People like this never grew up poor. We always got everything we could for free on our burgers when we got to eat out, because that meant more food in your stomach and more time until you’re hungry again. Eat a pot of rice for a week or get dinner out of the dumpster behind the McDonald’s a few times, and that pickiness will dissipate.
Never knew you just suddenly start liking everything once you’re over 18
The person who thinks food tastes are a level of maturity, 100% makes this same comment for any tastes others don’t share with them. To an annoying degree that their family and friends roll their eyes at every time they say it with there shit eating grin, waiting for people to applaud their “mature” tastes.
– Tomatoes are a burger necessity.
– Never had garlic on a burger but it sounds amazing.
– Pickles are good in very small quantities. Like ‘no more than three slices and remove them before eating so the juice can flavor the meat’ small.
– Caramelized onions only. Raw are too bitter for a burger, keep that shit in a salad.
So, at a certain age, we are required to eat things we don’t enjoy lest we be called children. This is very Boomery behavior.
A lot of people in these comments are complaining about how picky they are as if it’s something out of their control.
You can choose to eat things that you don’t like and you will get used to them and eventually your body will adapt and you will start to like these things it’s scientifically proven I’m not just making this up.
It usually takes like four or five times and you want to spread it out over a few weeks or couple months but it works, you can expand your palate.
I haven’t heard of garlic on a burger. Maybe garlic aioli would be good.
So rare.
[No sauce ](https://youtu.be/ZH00mw6X1qQ?si=Q6BOx9PJW9kESUlI)

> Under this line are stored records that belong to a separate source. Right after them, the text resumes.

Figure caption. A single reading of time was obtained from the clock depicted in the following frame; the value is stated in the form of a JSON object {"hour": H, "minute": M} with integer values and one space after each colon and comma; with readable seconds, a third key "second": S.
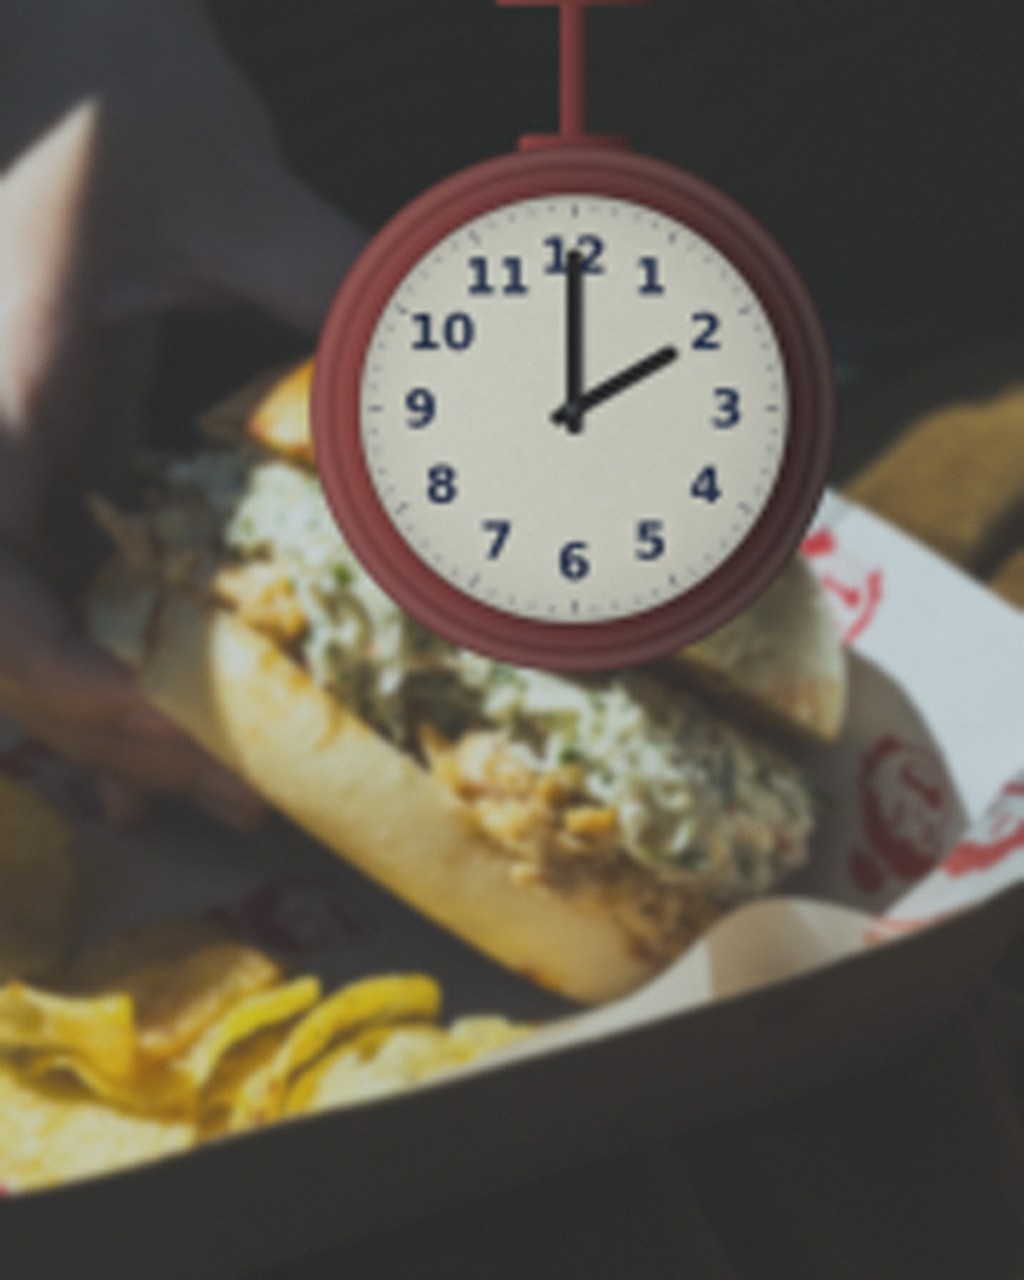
{"hour": 2, "minute": 0}
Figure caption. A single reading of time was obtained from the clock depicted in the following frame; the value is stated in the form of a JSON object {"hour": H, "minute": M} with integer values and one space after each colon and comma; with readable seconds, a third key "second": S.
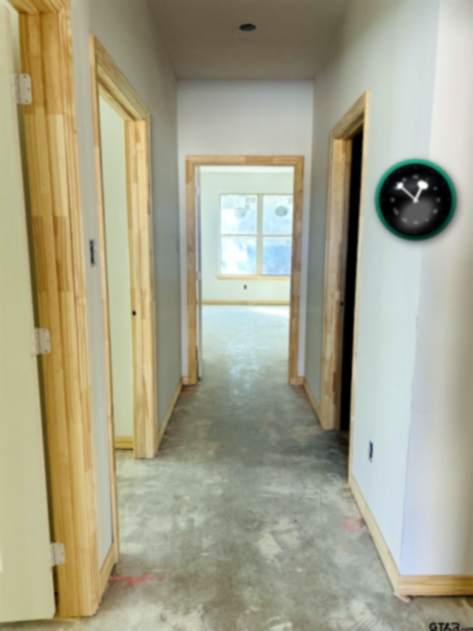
{"hour": 12, "minute": 52}
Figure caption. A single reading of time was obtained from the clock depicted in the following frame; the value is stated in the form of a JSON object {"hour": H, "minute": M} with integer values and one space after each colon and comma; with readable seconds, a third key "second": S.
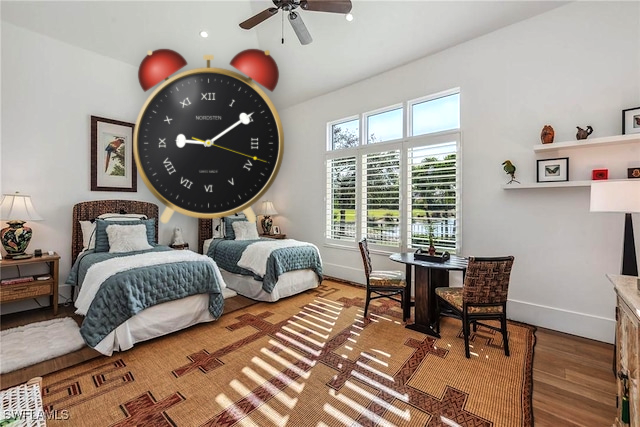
{"hour": 9, "minute": 9, "second": 18}
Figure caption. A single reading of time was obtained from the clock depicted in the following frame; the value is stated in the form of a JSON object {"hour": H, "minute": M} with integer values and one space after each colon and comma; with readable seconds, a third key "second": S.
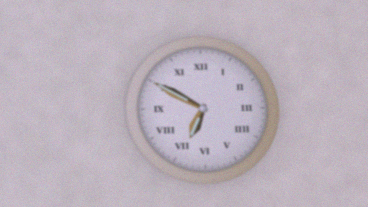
{"hour": 6, "minute": 50}
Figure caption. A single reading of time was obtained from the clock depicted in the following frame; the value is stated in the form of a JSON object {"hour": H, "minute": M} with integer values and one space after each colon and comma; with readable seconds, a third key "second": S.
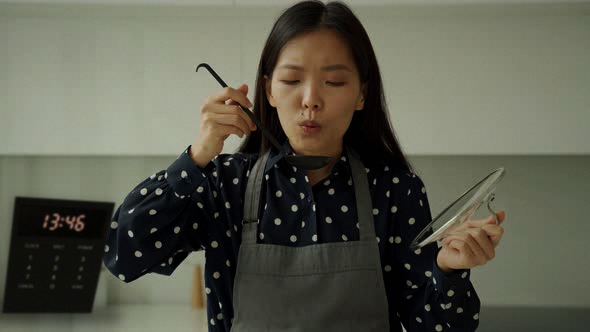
{"hour": 13, "minute": 46}
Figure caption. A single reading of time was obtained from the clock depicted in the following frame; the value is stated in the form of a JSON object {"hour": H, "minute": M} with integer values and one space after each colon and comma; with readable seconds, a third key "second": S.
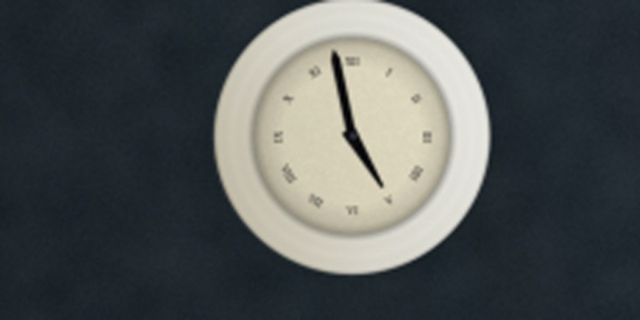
{"hour": 4, "minute": 58}
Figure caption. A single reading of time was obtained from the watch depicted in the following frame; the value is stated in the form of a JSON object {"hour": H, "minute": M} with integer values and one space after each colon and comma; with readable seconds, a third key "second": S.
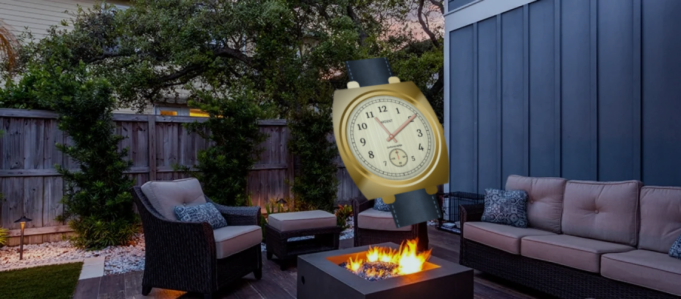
{"hour": 11, "minute": 10}
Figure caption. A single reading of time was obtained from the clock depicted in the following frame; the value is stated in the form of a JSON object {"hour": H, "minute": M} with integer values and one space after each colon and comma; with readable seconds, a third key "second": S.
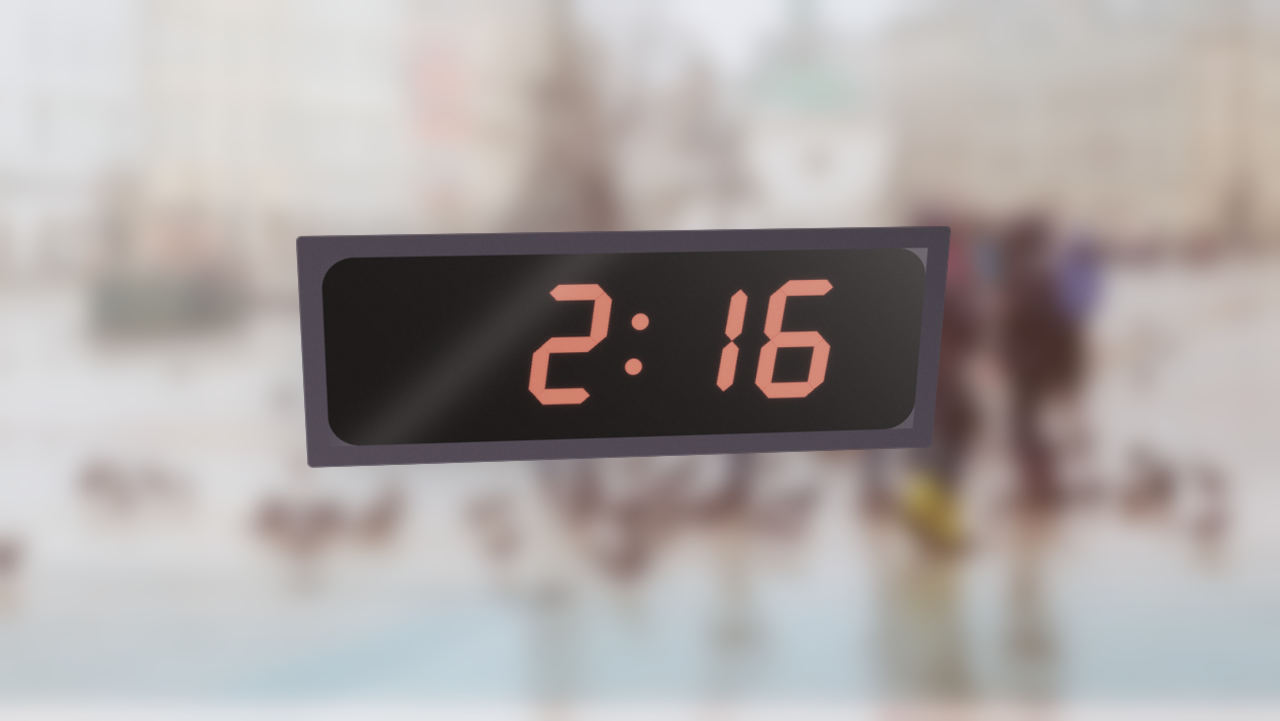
{"hour": 2, "minute": 16}
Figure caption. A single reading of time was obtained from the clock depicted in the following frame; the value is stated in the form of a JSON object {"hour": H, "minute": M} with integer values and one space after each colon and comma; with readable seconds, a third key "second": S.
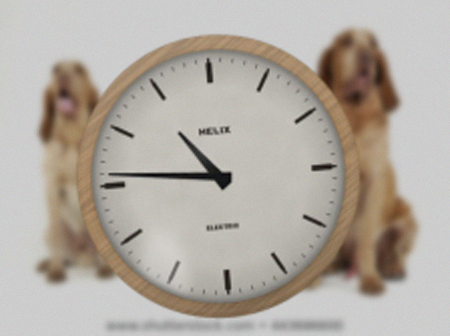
{"hour": 10, "minute": 46}
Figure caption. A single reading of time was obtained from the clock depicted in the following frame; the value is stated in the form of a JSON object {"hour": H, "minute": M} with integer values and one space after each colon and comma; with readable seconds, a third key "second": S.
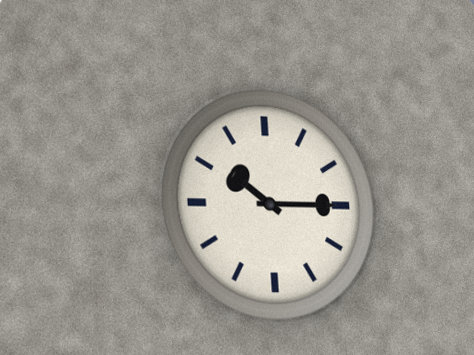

TBH I’m not interested in a garlic burger either. Just give me extra pickles.
Gon?
I mean, I just don’t like how when you put a lot of food items together it diminishes the end product, for me anyway. For example, pancakes and bacon are great by themselves, but if you pour pancake batter over a strip of bacon and eat it together, then the pancake and bacon don’t taste as good as they would separate, again, to me.
So having a burger with a side salad is great, but adding the ingredients of a salad to my burger is less enjoyable than the 2 separate things.
That being said, the exception to the rule, for me, appears to be salads and soups, where you can pile it all in there and it’s great.